Your overall Karma score derives from the sum of your activity on these sites, some of which it weights differently. (For example, reviews from sites that require face-to-face interaction, like DogVacay or Airbnb, are weighted more heavily than reviews from eBay or Etsy.) While Karma is opt-in only, you might still end up with a low overall rating, because in part the site evaluates you on the degree to which you're participating on the platforms it monitors. (If your rating is low, it advises, it could be "because of lack of activity.")
In their 2010 book Building Web Reputation Systems, Randy Farmer and Bryce Glass point out that eBay feedback scores and other forms of web reputation are highly contextual, and note the dangers of trying to extrapolate a "global user reputation" that can be deployed anywhere from only a few primary values.
But while it's true, as they suggest, that someone who achieves a high eBay feedback score "may in fact also steal candy from babies, cheat at online poker, and fail to pay his credit card bills," that concern diminishes at least somewhat as platforms like Karma expand their scope. Chances are good they'll eventually be able to learn from, say, negative TaskRabbit reviews, that you actually are the kind of person who steals candy from babies, and ding you accordingly. And as they draw from a wider and wider range of sites, these services will eventually develop a genuinely thorough record of your actions and behaviors.
Of course, even Karma ultimately has its own economic interests and incentives, just like eBay and Uber. The site biases participation, because more participation makes its own service more accurate and thus valuable. And ultimately it may not be willing to tell users exactly how it arrives at its overall scores, because then competitors would have access to that information, too.
What would benefit individuals most is a global open-source system, a Bitcoin for reputation, outside the control of any corporation or government. Unlike a mandatory national system (e.g., China's proposed social credit system) or a corporate one with incentives that don't always align with users' best interests, an open source system would likely offer the greatest level of transparency and portability for individual users.
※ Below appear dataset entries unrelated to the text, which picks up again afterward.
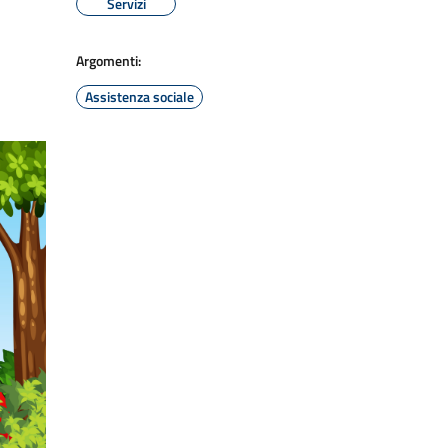
Servizi
Argomenti:
Assistenza sociale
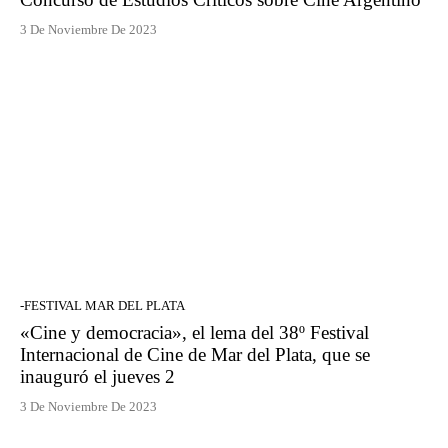
3 De Noviembre De 2023
-FESTIVAL MAR DEL PLATA
«Cine y democracia», el lema del 38º Festival
Internacional de Cine de Mar del Plata, que se
inauguró el jueves 2
3 De Noviembre De 2023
As our opportunities to interact and transact with more and more humans and machines proliferate, so too does the need for reputation systems that can tell us whom to trust and whom to avoid. In time, it will become less and less possible to opt out of this new world without suffering major economic and even social consequences. In such a world, the people need something better than Peeple, a system worth opting into, designed to serve individuals rather than governments or corporations. But that will only happen if people create it.